Physicist Rob Lillis explained the “devils” the Maven science team face as they trace the history of the Martian atmosphere.
All Nasa-funded research must be published openly. Nasa’s open access archive collects this research in a central hub. Some of the recent Mars-related research includes:
- Higher cardiovascular disease mortality in Apollo astronauts
- European Space Agency approach to exercise during long duration missions
- Microbial life in Antarctic permafrost
- Tsunamis on Mars
- Microbial dispersion during an analog crewed rover traverse
- Human gene expression in zero-g
Future in Space Operations, an informal talking shop for Nasa-affiliated space researchers, posted several Mars-related presentations last month.
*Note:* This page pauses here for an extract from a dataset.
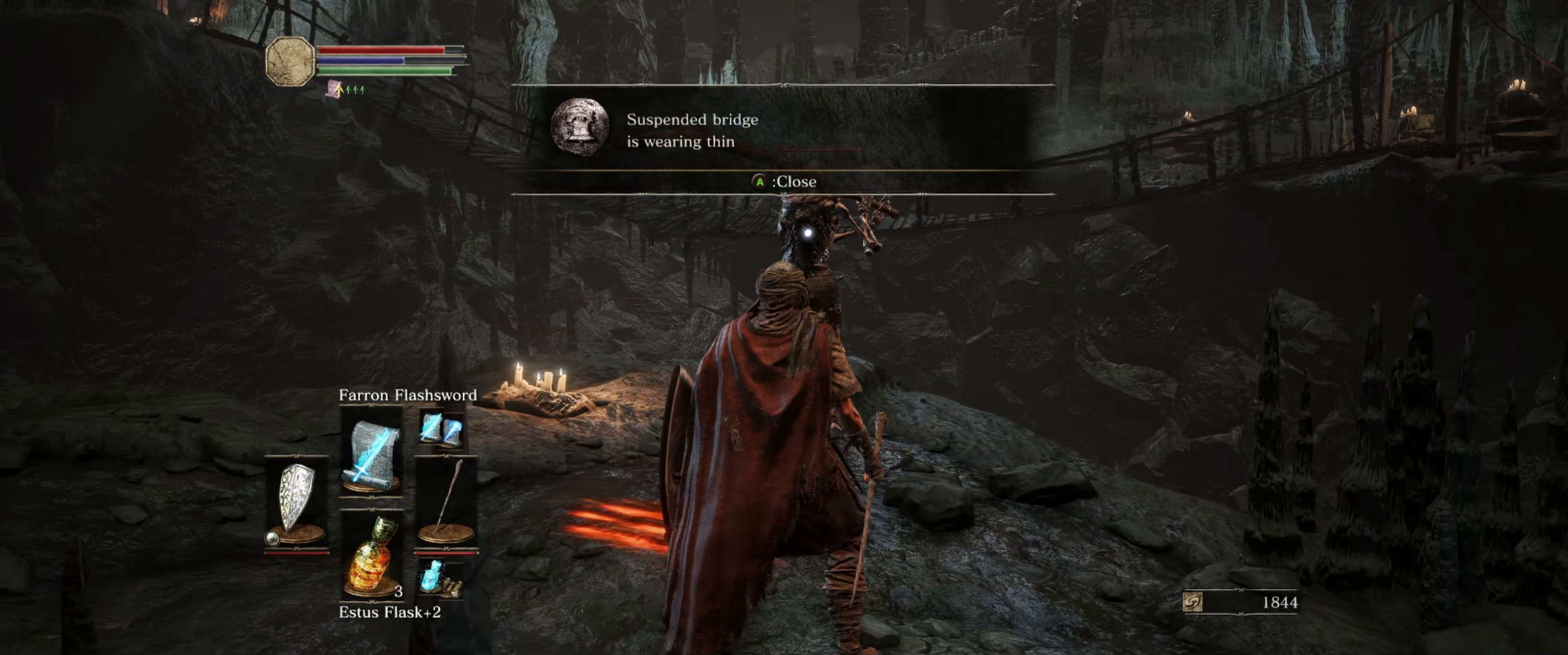
{"buttons": [], "left_stick": "center", "right_stick": "center", "events": []}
- Low-Latency Teleoperations for the Evolvable Mars Campaign
- Telerobotics from Mars Orbit: Lessons from Robotic Exploration for Human Missions to Mars
- Nasa’s Space Launch System - Powering the Journey to Mars
Other news from Mars:
- Nasa re-approved the Mars InSight mission for launch in 2018.
- The American Astronautical Society sponsored a hangout on Mars base camp locations
- Check out Arizona State University’s Red Planet Report and Malin Space Science Systems’ MRO Marci Weather Report for insider news from Mars.